**WORK REQUIRED:**
Could you copy out the text of each entry below, line for line, with nothing changed?

**DATASET RECORDS:**

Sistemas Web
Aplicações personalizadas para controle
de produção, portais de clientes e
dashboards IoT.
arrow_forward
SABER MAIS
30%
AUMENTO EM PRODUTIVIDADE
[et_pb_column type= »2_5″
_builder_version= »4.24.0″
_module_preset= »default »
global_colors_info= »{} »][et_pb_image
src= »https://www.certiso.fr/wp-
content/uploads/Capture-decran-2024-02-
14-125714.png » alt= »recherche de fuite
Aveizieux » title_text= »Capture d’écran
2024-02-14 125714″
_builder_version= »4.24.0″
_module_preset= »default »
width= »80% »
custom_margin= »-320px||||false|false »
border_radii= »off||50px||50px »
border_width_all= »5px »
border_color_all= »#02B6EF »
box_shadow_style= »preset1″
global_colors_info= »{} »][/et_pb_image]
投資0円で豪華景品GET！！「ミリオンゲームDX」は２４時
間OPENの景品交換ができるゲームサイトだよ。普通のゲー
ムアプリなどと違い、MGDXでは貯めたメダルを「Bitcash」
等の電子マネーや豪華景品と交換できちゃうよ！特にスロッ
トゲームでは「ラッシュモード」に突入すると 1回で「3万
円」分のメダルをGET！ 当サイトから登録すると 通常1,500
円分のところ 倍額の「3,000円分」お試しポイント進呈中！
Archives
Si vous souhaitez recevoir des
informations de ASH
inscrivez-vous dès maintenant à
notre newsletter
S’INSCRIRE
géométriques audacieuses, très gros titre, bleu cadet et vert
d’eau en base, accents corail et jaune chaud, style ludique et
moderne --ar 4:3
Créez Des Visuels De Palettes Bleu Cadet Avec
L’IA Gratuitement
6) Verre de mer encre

**EXERCISE SOLUTION:**
Sistemas Web
Aplicações personalizadas para controle
de produção, portais de clientes e
dashboards IoT.
arrow_forward
SABER MAIS
30%
AUMENTO EM PRODUTIVIDADE
[et_pb_column type= »2_5″
_builder_version= »4.24.0″
_module_preset= »default »
global_colors_info= »{} »][et_pb_image
src= »https://www.certiso.fr/wp-
content/uploads/Capture-decran-2024-02-
14-125714.png » alt= »recherche de fuite
Aveizieux » title_text= »Capture d’écran
2024-02-14 125714″
_builder_version= »4.24.0″
_module_preset= »default »
width= »80% »
custom_margin= »-320px||||false|false »
border_radii= »off||50px||50px »
border_width_all= »5px »
border_color_all= »#02B6EF »
box_shadow_style= »preset1″
global_colors_info= »{} »][/et_pb_image]
投資0円で豪華景品GET！！「ミリオンゲームDX」は２４時
間OPENの景品交換ができるゲームサイトだよ。普通のゲー
ムアプリなどと違い、MGDXでは貯めたメダルを「Bitcash」
等の電子マネーや豪華景品と交換できちゃうよ！特にスロッ
トゲームでは「ラッシュモード」に突入すると 1回で「3万
円」分のメダルをGET！ 当サイトから登録すると 通常1,500
円分のところ 倍額の「3,000円分」お試しポイント進呈中！
Archives
Si vous souhaitez recevoir des
informations de ASH
inscrivez-vous dès maintenant à
notre newsletter
S’INSCRIRE
géométriques audacieuses, très gros titre, bleu cadet et vert
d’eau en base, accents corail et jaune chaud, style ludique et
moderne --ar 4:3
Créez Des Visuels De Palettes Bleu Cadet Avec
L’IA Gratuitement
6) Verre de mer encre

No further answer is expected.